Kepada awak media dia mengatakan jika jabatan Ketua RT tersebut memang telah habis dan dilakukan perpanjangan sebagai Pelaksana Tugas (Plt) untuk membantu pihak Kelurahan sesuai tugas, fungsi dan kewajibannya. "Sempat dilakukan pemilihan pada Februari lalu, tapi RT yang lama terpilih kembali karena tidak ada yang mencalonkan," ungkapnya. 

Oleh sebab itu, kalaupun memang ada warga yang tidak senang dengan hasil pemilihan tersebut, lanjut Virgiyanti, sepatutnya dilakukan musyawarah. Untuk itu, pihaknya juga mengaku siap untuk kembali memfasilitasi pemilihan Ketua RT 

Camat Kemuning, M Irman juga membantah tudingan tersebut. Ia meminta semua pihak untuk bisa menyelesaikan permasalahan ini dengan bermusyawarah dalam komunikasi yang baik. Tidak melalui pemberitaan yang menurutnya terkesan memojokkan dan tidak berimbang. "Kami menyayangkan adanya pemberitaan itu karena jelas tidak berimbang dan tidak mendasar,"ujarnya. 

Mekanisme pemilihan Ketua Rukun Tetangga di kota Palembang telah diatur dalam Perda No.8 Tahun 2007 tentang Pembentukan Rukun Tetangga dan Rukun Warga, Perda No.3 Tahun 2017 Tentang Perubahan atas Perda No.8 Tahun 2007, dan Perwali No.13 Tahun 2008 tentang Petunjuk Teknis Pembentukan, Penataan, dan Pembinaan RT dan RW.   

Dalam aturan ini, pemilihan pengurus RT dilakukan melalui musyawarah antar Kepala Keluarga (KK) di lingkungan tersebut, dimana sekurang-kurangnya dalam lingkungan tersebut terdiri dari 100 KK.

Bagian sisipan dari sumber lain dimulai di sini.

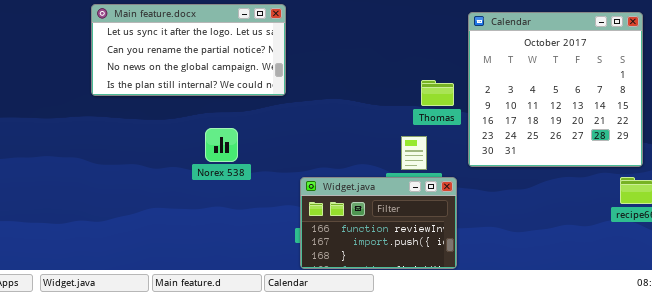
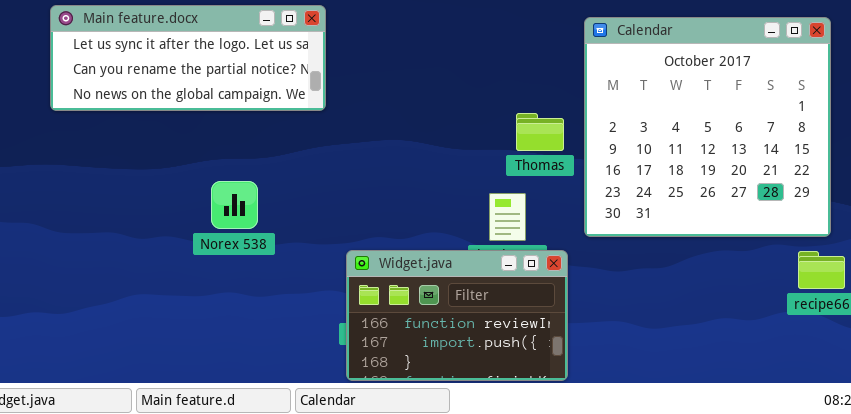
Main feature.docx: [91,4,286,96] -> [50,5,326,111], resized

Diatur pula tugas, tugas, fungsi dan kewajiban Ketua RT dan Ketua RW, yaitu membantu menjalankan tugas pelayanan kepada masyarakat yang menjadi tanggung jawab pemerintah. Memelihara kerukunan hidup warga dan menyusun rencana pembangunan dengan mengembangkan aspirasi dan swadaya murni masyarakat. Kewajiban dan Hak Pengurus, pemberhentian dan atau pergantian pengurus, juga masa bakti Ketua RT adalah selama tiga tahun dan dapat dipilih kembali untuk dua kali masa bakti berikutnya.

Sejak dilakukan perubahan Perda pada tahun 2017, Ketua RT di Palembang mendapatkan insentif dari Wali Kota sesuai dengan kemampuan APBD. Pemberian insentif ini ditegaskan kembali lewat Peraturan Wali Kota Palembang No.43 tahun 2018 tentang Pedoman Pelaksanaan Pemberian Penghargaan Kepada Ketua Rukun Tetangga dan Ketua Rukun Warga yang berasal dari APBD. Yakni bagi Ketua RT dan RW sebesar Rp 600.000 per bulan atau sebesar Rp 7.200.000 per tahun.